## WORK REQUIRED
The lines from the one containing "X134750000Y-115570000D03*" to the end of the entries, both included, are what you need to transcribe exactly, without pictures and without anything else.

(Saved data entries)
--------------------
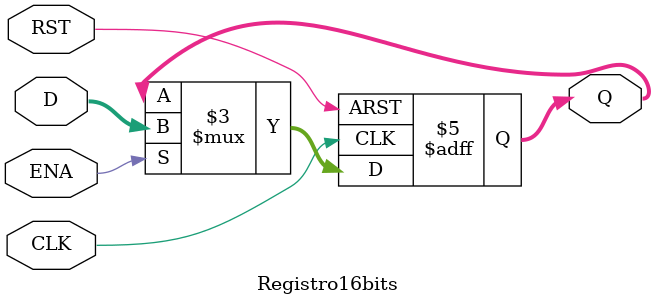
<source format=v>
`timescale 1ns / 1ps


module Registro16bits(CLK, RST, ENA,D,Q);
    input CLK, RST, ENA;
    input [15:0] D; 
    output reg [15:0] Q; 
    
always@(posedge CLK or posedge RST) 
    
    if (RST) 
        Q = 16'b0;
    else if (ENA)
        Q = D; 
    else 
        Q = Q; 
endmodule

</source>
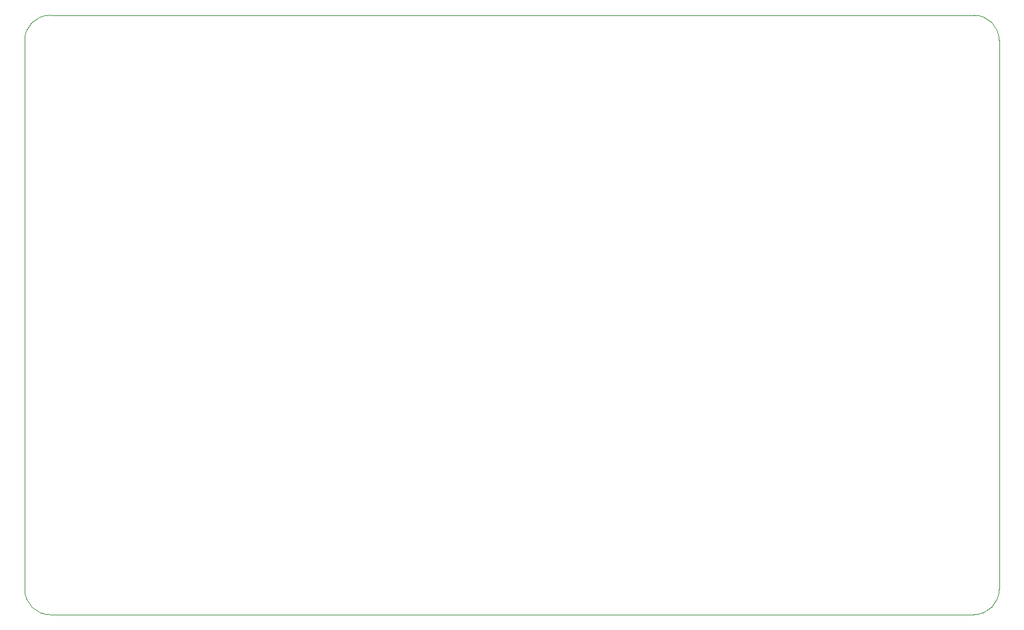
<source format=gbr>
%TF.GenerationSoftware,KiCad,Pcbnew,8.0.0*%
%TF.CreationDate,2024-03-13T17:22:47+01:00*%
%TF.ProjectId,BalloonMotherboardV3,42616c6c-6f6f-46e4-9d6f-74686572626f,rev?*%
%TF.SameCoordinates,Original*%
%TF.FileFunction,Profile,NP*%
%FSLAX46Y46*%
G04 Gerber Fmt 4.6, Leading zero omitted, Abs format (unit mm)*
G04 Created by KiCad (PCBNEW 8.0.0) date 2024-03-13 17:22:47*
%MOMM*%
%LPD*%
G01*
G04 APERTURE LIST*
%TA.AperFunction,Profile*%
%ADD10C,0.100000*%
%TD*%
G04 APERTURE END LIST*
D10*
X49530000Y-175260000D02*
X167005000Y-175260000D01*
X49530000Y-175260000D02*
G75*
G02*
X46355000Y-172085000I0J3175000D01*
G01*
X46355000Y-102235000D02*
G75*
G02*
X49530000Y-99060000I3175000J0D01*
G01*
X49530000Y-99060000D02*
X167005000Y-99060000D01*
X170180000Y-172085000D02*
X170180000Y-102235000D01*
X46355000Y-102235000D02*
X46355000Y-172085000D01*
X170180000Y-172085000D02*
G75*
G02*
X167005000Y-175260000I-3175000J0D01*
G01*
X167005000Y-99060000D02*
G75*
G02*
X170180000Y-102235000I0J-3175000D01*
G01*
M02*

</source>
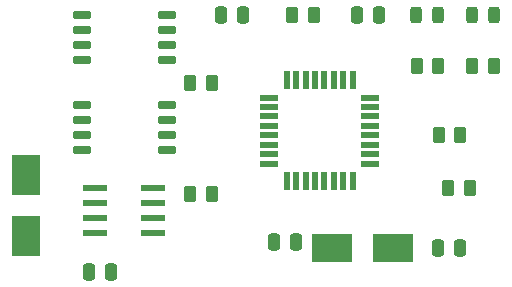
<source format=gtp>
%TF.GenerationSoftware,KiCad,Pcbnew,8.0.5*%
%TF.CreationDate,2025-01-15T00:39:03+05:30*%
%TF.ProjectId,MCU_Datalogger,4d43555f-4461-4746-916c-6f676765722e,1*%
%TF.SameCoordinates,Original*%
%TF.FileFunction,Paste,Top*%
%TF.FilePolarity,Positive*%
%FSLAX46Y46*%
G04 Gerber Fmt 4.6, Leading zero omitted, Abs format (unit mm)*
G04 Created by KiCad (PCBNEW 8.0.5) date 2025-01-15 00:39:03*
%MOMM*%
%LPD*%
G01*
G04 APERTURE LIST*
G04 Aperture macros list*
%AMRoundRect*
0 Rectangle with rounded corners*
0 $1 Rounding radius*
0 $2 $3 $4 $5 $6 $7 $8 $9 X,Y pos of 4 corners*
0 Add a 4 corners polygon primitive as box body*
4,1,4,$2,$3,$4,$5,$6,$7,$8,$9,$2,$3,0*
0 Add four circle primitives for the rounded corners*
1,1,$1+$1,$2,$3*
1,1,$1+$1,$4,$5*
1,1,$1+$1,$6,$7*
1,1,$1+$1,$8,$9*
0 Add four rect primitives between the rounded corners*
20,1,$1+$1,$2,$3,$4,$5,0*
20,1,$1+$1,$4,$5,$6,$7,0*
20,1,$1+$1,$6,$7,$8,$9,0*
20,1,$1+$1,$8,$9,$2,$3,0*%
G04 Aperture macros list end*
%ADD10RoundRect,0.150000X-0.650000X-0.150000X0.650000X-0.150000X0.650000X0.150000X-0.650000X0.150000X0*%
%ADD11RoundRect,0.250000X-0.262500X-0.450000X0.262500X-0.450000X0.262500X0.450000X-0.262500X0.450000X0*%
%ADD12RoundRect,0.243750X-0.243750X-0.456250X0.243750X-0.456250X0.243750X0.456250X-0.243750X0.456250X0*%
%ADD13R,3.500000X2.400000*%
%ADD14RoundRect,0.250000X-0.250000X-0.475000X0.250000X-0.475000X0.250000X0.475000X-0.250000X0.475000X0*%
%ADD15R,1.500000X0.550000*%
%ADD16R,0.550000X1.500000*%
%ADD17RoundRect,0.250000X0.250000X0.475000X-0.250000X0.475000X-0.250000X-0.475000X0.250000X-0.475000X0*%
%ADD18R,2.400000X3.500000*%
%ADD19RoundRect,0.073750X-0.911250X-0.221250X0.911250X-0.221250X0.911250X0.221250X-0.911250X0.221250X0*%
G04 APERTURE END LIST*
D10*
%TO.C,U2*%
X133655000Y-107315000D03*
X133655000Y-108585000D03*
X133655000Y-109855000D03*
X133655000Y-111125000D03*
X140855000Y-111125000D03*
X140855000Y-109855000D03*
X140855000Y-108585000D03*
X140855000Y-107315000D03*
%TD*%
D11*
%TO.C,R2*%
X163910000Y-109855000D03*
X165735000Y-109855000D03*
%TD*%
D12*
%TO.C,D1*%
X166702500Y-99695000D03*
X168577500Y-99695000D03*
%TD*%
D11*
%TO.C,R7*%
X142851500Y-105410000D03*
X144676500Y-105410000D03*
%TD*%
D13*
%TO.C,Y1*%
X154820000Y-119380000D03*
X160020000Y-119380000D03*
%TD*%
D12*
%TO.C,D2*%
X161955000Y-99695000D03*
X163830000Y-99695000D03*
%TD*%
D14*
%TO.C,C1*%
X156977000Y-99695000D03*
X158877000Y-99695000D03*
%TD*%
%TO.C,C5*%
X145420000Y-99695000D03*
X147320000Y-99695000D03*
%TD*%
D10*
%TO.C,U1*%
X133655000Y-99695000D03*
X133655000Y-100965000D03*
X133655000Y-102235000D03*
X133655000Y-103505000D03*
X140855000Y-103505000D03*
X140855000Y-102235000D03*
X140855000Y-100965000D03*
X140855000Y-99695000D03*
%TD*%
D11*
%TO.C,R3*%
X151487500Y-99695000D03*
X153312500Y-99695000D03*
%TD*%
D15*
%TO.C,U4*%
X149515000Y-106680000D03*
X149515000Y-107480000D03*
X149515000Y-108280000D03*
X149515000Y-109080000D03*
X149515000Y-109880000D03*
X149515000Y-110680000D03*
X149515000Y-111480000D03*
X149515000Y-112280000D03*
D16*
X151015000Y-113780000D03*
X151815000Y-113780000D03*
X152615000Y-113780000D03*
X153415000Y-113780000D03*
X154215000Y-113780000D03*
X155015000Y-113780000D03*
X155815000Y-113780000D03*
X156615000Y-113780000D03*
D15*
X158115000Y-112280000D03*
X158115000Y-111480000D03*
X158115000Y-110680000D03*
X158115000Y-109880000D03*
X158115000Y-109080000D03*
X158115000Y-108280000D03*
X158115000Y-107480000D03*
X158115000Y-106680000D03*
D16*
X156615000Y-105180000D03*
X155815000Y-105180000D03*
X155015000Y-105180000D03*
X154215000Y-105180000D03*
X153415000Y-105180000D03*
X152615000Y-105180000D03*
X151815000Y-105180000D03*
X151015000Y-105180000D03*
%TD*%
D17*
%TO.C,C2*%
X136144000Y-121412000D03*
X134244000Y-121412000D03*
%TD*%
D11*
%TO.C,R1*%
X166727500Y-104013000D03*
X168552500Y-104013000D03*
%TD*%
D14*
%TO.C,C4*%
X149926000Y-118872000D03*
X151826000Y-118872000D03*
%TD*%
%TO.C,C3*%
X163835000Y-119380000D03*
X165735000Y-119380000D03*
%TD*%
D18*
%TO.C,Y2*%
X128981200Y-118424000D03*
X128981200Y-113224000D03*
%TD*%
D11*
%TO.C,R4*%
X162028500Y-104013000D03*
X163853500Y-104013000D03*
%TD*%
%TO.C,R6*%
X142851500Y-114808000D03*
X144676500Y-114808000D03*
%TD*%
%TO.C,R5*%
X164695500Y-114300000D03*
X166520500Y-114300000D03*
%TD*%
D19*
%TO.C,U3*%
X134750000Y-114300000D03*
X134750000Y-115570000D03*
X134750000Y-116840000D03*
X134750000Y-118110000D03*
X139700000Y-118110000D03*
X139700000Y-116840000D03*
X139700000Y-115570000D03*
X139700000Y-114300000D03*
%TD*%
M02*

</source>
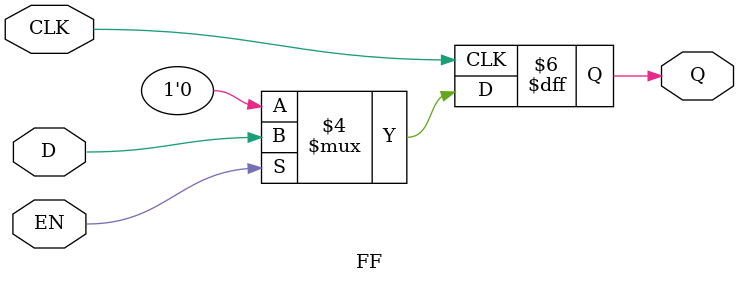
<source format=v>

/* flip flop tipo D de n bits disparado por flanco
   creciente de clk con entrada de habilitacion enb.
   */
module FF #(parameter BITS = 1)(
    input CLK,
    input EN,
    input [BITS-1:0] D,
    output reg [BITS-1:0] Q);

/* en cada flanco creciente se actualiza la salida
   q con el valor en d si la enb esta habilitado.
   */
always @(posedge CLK) begin
    if (EN == 1'b1) begin
        Q <= D;
    end else begin
        Q <= 0;
    end
end

endmodule
</source>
--------------------
## ANSWER
X134750000Y-115570000D03*
X134750000Y-116840000D03*
X134750000Y-118110000D03*
X139700000Y-118110000D03*
X139700000Y-116840000D03*
X139700000Y-115570000D03*
X139700000Y-114300000D03*
%TD*%
M02*

</source>
<source format=v>

/* flip flop tipo D de n bits disparado por flanco
   creciente de clk con entrada de habilitacion enb.
   */
module FF #(parameter BITS = 1)(
    input CLK,
    input EN,
    input [BITS-1:0] D,
    output reg [BITS-1:0] Q);

/* en cada flanco creciente se actualiza la salida
   q con el valor en d si la enb esta habilitado.
   */
always @(posedge CLK) begin
    if (EN == 1'b1) begin
        Q <= D;
    end else begin
        Q <= 0;
    end
end

endmodule
</source>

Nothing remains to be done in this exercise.